Stelter’s rant against Ellis wasn’t journalism and it wasn’t punditry. It was just visceral personal abuse, and it translates into, “You’ll be sorry you criticized us, because we’re right and you’re wrong, and we’re on the right side of history!”
Ellis’s response was mostly apt:
[Y]ou’re not trying to do your job. You’re not a journalist. You’re an activist. That’s the problem. You have an agenda, anti-Trump. The American people see through this. This president is finally hold the fake news media accountable because you’re activists. You’re not reporting facts and truth.
This is largely accurate, except that at CNN (and MSNBC, and to a lesser extent ABC, CBS, NBC and NPR), distorting the news to bring down the Trump Presidency is what the journalists believe is their job.
It is also problematical that the particular topic Ellis was on CNN to discuss was the Trump campaign’s demand that CNN retract its recent poll showing Joe Biden in a commanding lead. Yes, polls are easily and often manipulated, yes they are literally worthless at this stage in a Presidential race, yes they are misleading and yes the news media uses them to try to influence public opinion. Nevertheless,
- Complaining about them triggers the Streisand Effect, so it’s stupid strategy.

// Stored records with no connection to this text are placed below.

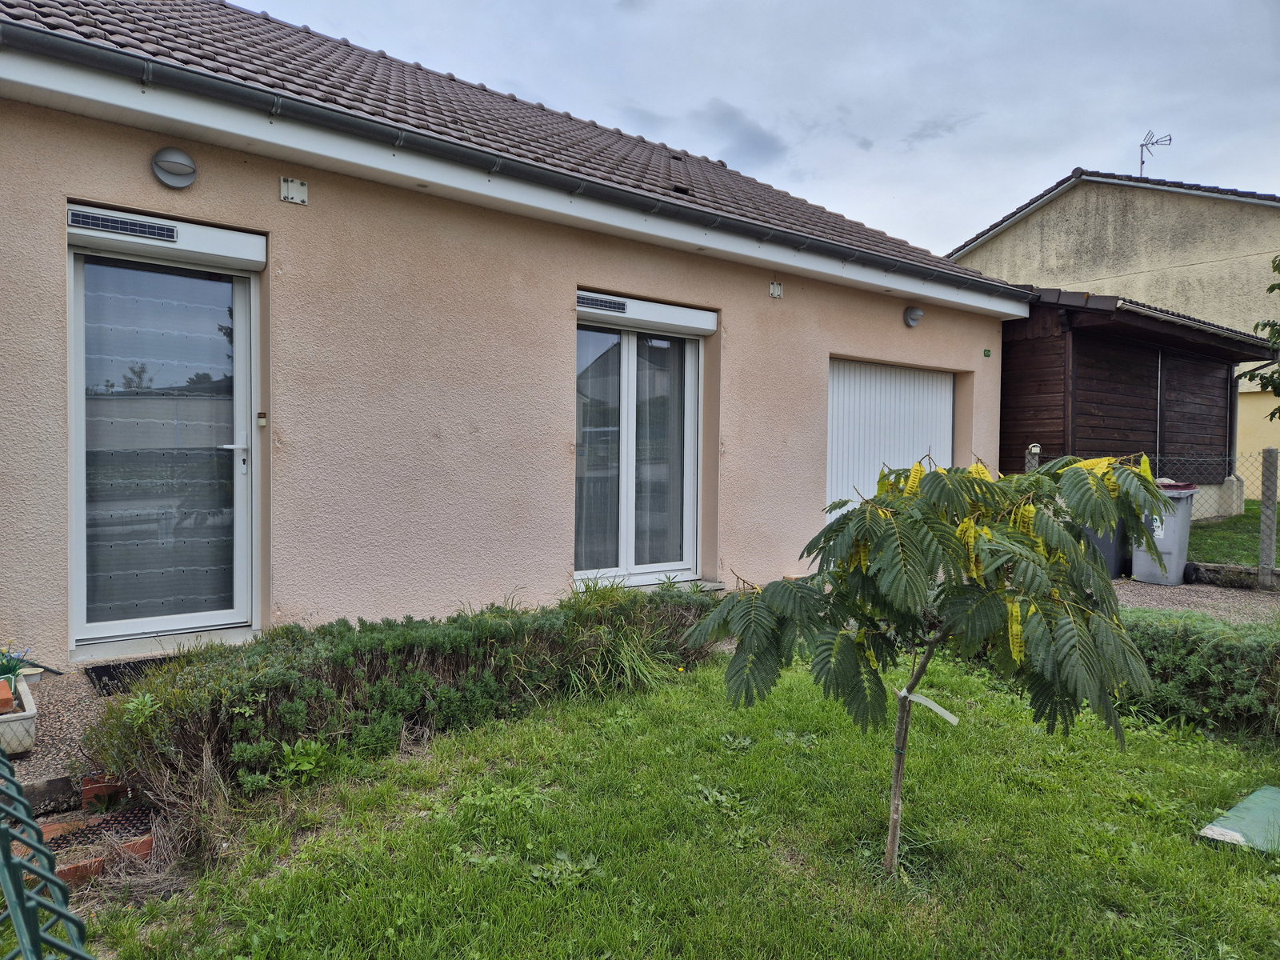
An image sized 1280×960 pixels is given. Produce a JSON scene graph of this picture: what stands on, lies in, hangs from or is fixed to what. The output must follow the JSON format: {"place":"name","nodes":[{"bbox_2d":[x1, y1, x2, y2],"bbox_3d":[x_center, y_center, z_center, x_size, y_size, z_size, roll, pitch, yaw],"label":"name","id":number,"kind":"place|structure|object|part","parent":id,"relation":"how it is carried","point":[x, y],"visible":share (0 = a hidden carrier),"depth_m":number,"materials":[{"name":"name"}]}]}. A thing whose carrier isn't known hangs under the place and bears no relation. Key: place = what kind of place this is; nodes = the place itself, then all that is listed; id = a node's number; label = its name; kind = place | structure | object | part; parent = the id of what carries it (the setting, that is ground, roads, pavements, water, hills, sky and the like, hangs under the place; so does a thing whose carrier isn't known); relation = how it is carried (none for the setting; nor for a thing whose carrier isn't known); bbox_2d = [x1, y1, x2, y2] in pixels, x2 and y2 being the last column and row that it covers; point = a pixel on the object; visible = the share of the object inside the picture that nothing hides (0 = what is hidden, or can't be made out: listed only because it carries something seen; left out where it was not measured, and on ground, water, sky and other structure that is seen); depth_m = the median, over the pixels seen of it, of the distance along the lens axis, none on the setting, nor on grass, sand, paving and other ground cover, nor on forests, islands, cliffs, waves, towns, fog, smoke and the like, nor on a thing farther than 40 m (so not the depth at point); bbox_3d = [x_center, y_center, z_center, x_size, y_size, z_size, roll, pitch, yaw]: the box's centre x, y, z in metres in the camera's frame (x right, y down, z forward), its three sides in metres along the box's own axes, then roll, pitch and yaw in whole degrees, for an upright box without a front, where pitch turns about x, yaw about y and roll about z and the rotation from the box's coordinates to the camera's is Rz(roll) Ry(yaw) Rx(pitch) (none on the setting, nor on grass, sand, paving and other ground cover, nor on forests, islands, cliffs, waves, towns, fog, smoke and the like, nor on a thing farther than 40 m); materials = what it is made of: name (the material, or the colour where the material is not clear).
{"place":"outdoors","nodes":[
{"label":"outdoors","id":0,"kind":"place"},
{"bbox_2d":[1,669,115,806],"label":"gravel path","id":1,"kind":"structure","parent":0,"point":[49,746],"materials":[{"name":"grey"}]},
{"bbox_2d":[0,673,39,755],"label":"planter","id":2,"kind":"object","parent":1,"relation":"on","point":[25,722],"visible":0.82,"depth_m":3.33,"materials":[{"name":"white concrete"}]},
{"bbox_2d":[0,677,15,713],"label":"brick","id":3,"kind":"object","parent":2,"relation":"in","point":[9,700],"visible":0.99,"depth_m":3.24,"materials":[{"name":"ceramic"}]},
{"bbox_2d":[0,642,32,682],"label":"plant","id":4,"kind":"object","parent":2,"relation":"in","point":[11,670],"visible":0.82,"depth_m":3.62,"materials":[{"name":"plant"}]},
{"bbox_2d":[0,0,1031,668],"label":"house","id":5,"kind":"structure","parent":0,"point":[902,326],"depth_m":5.80,"materials":[{"name":"beige paint"}]},
{"bbox_2d":[67,222,262,647],"bbox_3d":[-2.693,-0.180,5.011,1.148,2.277,0.198,-1,2,-39],"label":"glass door","id":6,"kind":"structure","parent":5,"relation":"in","point":[78,307],"depth_m":4.95,"materials":[{"name":"clear glass"}]},
{"label":"door handle","id":7,"kind":"part","parent":6,"relation":"part of","materials":[{"name":"silver metal"}]},
{"bbox_2d":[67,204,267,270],"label":"roller shutter box","id":8,"kind":"object","parent":5,"relation":"attached to","point":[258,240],"visible":0.93,"depth_m":4.80,"materials":[{"name":"white metal"}]},
{"bbox_2d":[65,208,179,242],"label":"solar panel","id":9,"kind":"object","parent":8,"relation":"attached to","point":[130,224],"visible":0.97,"depth_m":4.62,"materials":[{"name":"glass"}]},
{"bbox_2d":[150,145,198,187],"bbox_3d":[-2.600,-1.754,4.873,0.250,0.218,0.218,-1,2,-39],"label":"wall lamp","id":10,"kind":"object","parent":5,"relation":"attached to","point":[162,176],"visible":0.97,"depth_m":4.84,"materials":[{"name":"grey metal"}]},
{"bbox_2d":[256,412,267,426],"bbox_3d":[-2.190,-0.346,5.054,0.047,0.085,0.058,-1,2,-39],"label":"doorbell","id":11,"kind":"object","parent":5,"relation":"attached to","point":[261,421],"visible":0.96,"depth_m":5.04,"materials":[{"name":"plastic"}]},
{"bbox_2d":[280,176,308,203],"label":"wall bracket","id":12,"kind":"object","parent":5,"relation":"attached to","point":[290,186],"visible":0.98,"depth_m":5.11,"materials":[{"name":"metal"}]},
{"bbox_2d":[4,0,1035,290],"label":"tiled roof","id":13,"kind":"structure","parent":5,"relation":"on","point":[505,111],"depth_m":6.99,"materials":[{"name":"tile"}]},
{"bbox_2d":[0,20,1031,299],"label":"gutter","id":14,"kind":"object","parent":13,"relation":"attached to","point":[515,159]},
{"bbox_2d":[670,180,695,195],"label":"roof vent","id":15,"kind":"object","parent":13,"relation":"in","point":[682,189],"visible":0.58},
{"bbox_2d":[575,297,707,587],"bbox_3d":[-0.058,-0.258,6.985,1.555,2.340,0.199,-1,2,-39],"label":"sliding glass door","id":16,"kind":"structure","parent":5,"relation":"in","point":[687,566],"depth_m":7.02,"materials":[{"name":"glass"}]},
{"bbox_2d":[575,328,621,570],"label":"curtain","id":17,"kind":"object","parent":16,"relation":"hanging from","point":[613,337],"visible":0.34,"depth_m":6.86,"materials":[{"name":"fabric"}]},
{"bbox_2d":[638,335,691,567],"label":"curtain","id":18,"kind":"object","parent":16,"relation":"hanging from","point":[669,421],"visible":0.46,"depth_m":7.11,"materials":[{"name":"fabric"}]},
{"bbox_2d":[577,290,719,337],"bbox_3d":[0.005,-1.302,6.853,1.513,0.185,0.197,-1,2,-39],"label":"shutter box","id":19,"kind":"object","parent":5,"relation":"attached to","point":[663,321],"visible":0.92,"depth_m":6.82,"materials":[{"name":"white plastic"}]},
{"bbox_2d":[576,292,628,313],"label":"solar panel","id":20,"kind":"object","parent":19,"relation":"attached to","point":[618,307],"visible":0.97,"depth_m":6.52,"materials":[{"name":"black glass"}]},
{"bbox_2d":[768,280,783,298],"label":"wall bracket","id":21,"kind":"object","parent":5,"relation":"attached to","point":[774,289],"visible":0.97,"depth_m":7.75,"materials":[{"name":"metal"}]},
{"bbox_2d":[826,356,955,521],"bbox_3d":[2.640,-0.071,9.334,2.657,2.275,0.127,-1,2,-39],"label":"garage door","id":22,"kind":"structure","parent":5,"relation":"in","point":[841,412],"depth_m":9.09,"materials":[{"name":"white metal"}]},
{"bbox_2d":[903,304,924,326],"bbox_3d":[2.795,-1.662,8.866,0.218,0.208,0.210,-1,2,-39],"label":"wall lamp","id":23,"kind":"object","parent":5,"relation":"attached to","point":[918,313],"visible":0.97,"depth_m":8.83,"materials":[{"name":"grey plastic"}]},
{"bbox_2d":[982,348,992,356],"bbox_3d":[3.841,-1.393,9.629,0.093,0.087,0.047,-1,2,-39],"label":"house number sign","id":24,"kind":"object","parent":5,"relation":"attached to","point":[986,350],"visible":0.95,"depth_m":9.62,"materials":[{"name":"green"}]},
{"bbox_2d":[93,648,1279,959],"label":"lawn","id":25,"kind":"structure","parent":0,"point":[1103,834],"materials":[{"name":"green plant"}]},
{"bbox_2d":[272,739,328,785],"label":"weed","id":26,"kind":"object","parent":25,"relation":"on","point":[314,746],"visible":0.69,"depth_m":3.55,"materials":[{"name":"green plant"}]},
{"bbox_2d":[80,587,721,821],"bbox_3d":[-0.908,0.936,4.422,3.520,0.634,0.986,-1,2,-39],"label":"hedge","id":27,"kind":"object","parent":25,"relation":"on","point":[338,654],"visible":0.8,"depth_m":3.80,"materials":[{"name":"green plant"}]},
{"bbox_2d":[558,575,703,696],"label":"ornamental grass","id":28,"kind":"structure","parent":25,"relation":"on","point":[624,654],"materials":[{"name":"green plant"}]},
{"bbox_2d":[684,452,1180,878],"bbox_3d":[0.957,0.593,2.887,1.536,1.533,1.395,1,2,7],"label":"tree","id":29,"kind":"object","parent":25,"relation":"on","point":[891,526],"visible":0.99,"depth_m":2.68,"materials":[{"name":"green plant"}]},
{"label":"trunk","id":30,"kind":"part","parent":29,"relation":"part of","materials":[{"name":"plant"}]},
{"bbox_2d":[895,688,959,724],"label":"tree tie","id":31,"kind":"object","parent":29,"relation":"attached to","point":[944,714],"visible":0.95,"depth_m":3.08,"materials":[{"name":"white plastic"}]},
{"bbox_2d":[1115,608,1279,739],"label":"hedge","id":32,"kind":"object","parent":25,"relation":"on","point":[1212,644],"visible":0.65,"depth_m":4.56,"materials":[{"name":"green plant"}]},
{"bbox_2d":[1199,784,1279,854],"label":"green board","id":33,"kind":"object","parent":25,"relation":"on","point":[1241,805],"visible":0.98,"depth_m":3.35,"materials":[{"name":"green"}]},
{"bbox_2d":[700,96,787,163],"label":"cloud","id":34,"kind":"structure","parent":0,"point":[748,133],"materials":[{"name":"grey"}]},
{"bbox_2d":[248,0,1279,256],"label":"sky","id":35,"kind":"structure","parent":0,"point":[1079,146],"materials":[{"name":"grey"}]},
{"bbox_2d":[954,164,1279,504],"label":"neighbouring house","id":36,"kind":"structure","parent":0,"point":[1151,206],"depth_m":18.24,"materials":[{"name":"beige paint"}]},
{"bbox_2d":[1138,129,1172,174],"bbox_3d":[11.480,-7.052,19.538,0.696,1.535,0.703,1,2,8],"label":"antenna","id":37,"kind":"object","parent":36,"relation":"on","point":[1170,138],"visible":0.77,"depth_m":19.55,"materials":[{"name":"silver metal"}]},
{"bbox_2d":[1001,283,1278,519],"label":"wooden shed","id":38,"kind":"structure","parent":0,"point":[1006,429],"depth_m":11.60,"materials":[{"name":"brown wood"}]},
{"bbox_2d":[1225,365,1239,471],"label":"downspout","id":39,"kind":"object","parent":38,"relation":"attached to","point":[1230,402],"visible":0.66,"depth_m":12.82,"materials":[{"name":"grey metal"}]},
{"bbox_2d":[1112,576,1279,623],"label":"gravel driveway","id":40,"kind":"structure","parent":0,"point":[1162,590],"materials":[{"name":"grey gravel"}]},
{"bbox_2d":[1016,446,1279,587],"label":"wire fence","id":41,"kind":"object","parent":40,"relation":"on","point":[1265,542],"visible":0.61,"depth_m":8.47,"materials":[{"name":"grey metal"}]},
{"bbox_2d":[1132,481,1199,585],"bbox_3d":[5.352,0.549,9.020,0.673,1.001,0.647,-1,2,-39],"label":"trash bin","id":42,"kind":"object","parent":40,"relation":"on","point":[1138,571],"visible":0.65,"depth_m":8.78,"materials":[{"name":"grey plastic"}]},
{"bbox_2d":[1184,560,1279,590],"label":"low wall","id":43,"kind":"structure","parent":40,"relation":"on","point":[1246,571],"depth_m":8.64,"materials":[{"name":"grey stone"}]},
{"bbox_2d":[1257,446,1278,588],"bbox_3d":[6.135,0.406,8.494,0.132,1.413,0.129,-1,2,-39],"label":"fence post","id":44,"kind":"object","parent":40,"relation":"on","point":[1273,534],"visible":1,"depth_m":8.45,"materials":[{"name":"grey concrete"}]},
{"bbox_2d":[1190,500,1275,567],"label":"lawn","id":45,"kind":"structure","parent":0,"point":[1210,550],"materials":[{"name":"green plant"}]},
{"label":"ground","id":46,"kind":"structure","parent":0},
{"bbox_2d":[0,744,90,959],"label":"metal fence","id":47,"kind":"object","parent":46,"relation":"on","point":[6,864],"visible":1,"depth_m":1.28,"materials":[{"name":"green metal"}]},
{"bbox_2d":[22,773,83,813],"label":"stone edging","id":48,"kind":"object","parent":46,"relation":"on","point":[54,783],"visible":0.73,"depth_m":3.10,"materials":[{"name":"stone"}]},
{"bbox_2d":[14,772,155,884],"bbox_3d":[-2.001,1.229,2.930,0.625,0.156,0.766,-1,2,-39],"label":"brick edging","id":49,"kind":"object","parent":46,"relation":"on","point":[67,875],"visible":0.49,"depth_m":3.03,"materials":[{"name":"red brick"}]},
{"bbox_2d":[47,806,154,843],"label":"doormat","id":50,"kind":"object","parent":49,"relation":"on","point":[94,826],"visible":0.5,"depth_m":3.14,"materials":[{"name":"black rubber"}]},
{"bbox_2d":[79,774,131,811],"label":"brick","id":51,"kind":"object","parent":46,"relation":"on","point":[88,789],"visible":0.7,"depth_m":3.24,"materials":[{"name":"red brick"}]},
{"bbox_2d":[84,654,188,694],"bbox_3d":[-2.418,1.010,4.596,0.766,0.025,0.629,-1,2,-39],"label":"doormat","id":52,"kind":"object","parent":46,"relation":"on","point":[94,668],"visible":0.3,"depth_m":4.48,"materials":[{"name":"black rubber"}]},
{"bbox_2d":[1024,443,1040,472],"bbox_3d":[4.217,0.367,9.379,0.138,1.509,0.137,-1,2,-39],"label":"fence post","id":53,"kind":"object","parent":46,"relation":"on","point":[1034,450],"visible":0.26,"depth_m":9.31,"materials":[{"name":"grey concrete"}]},
{"bbox_2d":[1084,520,1129,578],"bbox_3d":[4.774,0.552,9.120,0.617,0.888,0.607,-1,2,-39],"label":"wheelie bin","id":54,"kind":"object","parent":46,"relation":"on","point":[1114,542],"visible":0.29,"depth_m":8.87,"materials":[{"name":"grey plastic"}]},
{"bbox_2d":[1250,254,1279,421],"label":"tree","id":55,"kind":"object","parent":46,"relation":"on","point":[1270,289],"visible":0.99,"depth_m":10.57,"materials":[{"name":"green plant"}]}
]}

- A President demanding that a news organization change its story appears weak and like he’s trying to bully the press, and
- With so many stronger, more egregious examples of biased journalism to criticize, complaining about a single poll is self-defeating.
Also less than impressive was Ellis’s defense of one of Trump’s worst tweets (that means one of the top 500 bad ones):
- The President of the United States must not use his office and position to attack American companies and individual citizens.
- Trump’s juvenile use of deliberate name-distorting insults like “Concast” and “MSDNC” is so far below the dignity of the Presidency that Superman couldn’t see it. It’s also insulting to any readers with an IQ above 80. These gags aren’t funny, they aren’t clever, and they aren’t original. I know that conservative radio pundit Mark Levin, who is undeniably intelligent, is addicted to using monikers like “The New York Slimes,” and that’s one reason why I won’t listen to him. I also spam commenters on Ethics Alarms who apply with posts about “repugs” or”libtards.”
Ellis’s defense was that that Trump had the right to state his opinion, adding, “He is also a citizen. He’s the first one to actually use — to use his platform as an American citizen to be able to call out the fake news media.”
For the one millionth time, exercising a right isn’t necessarily “right,” or ethical. The President is a citizen but he’s not like other citizens: he speaks for the nation and his office, and for that reason is obligated to use restraint, prudence, and good judgment. That’s what a competent, professional, trustworthy journalist should have said, calmly and unemotionally, to Ellis. But Stelter is an irredeemable hack, so he replied instead with ‘Mark my words, you’ll regret this!”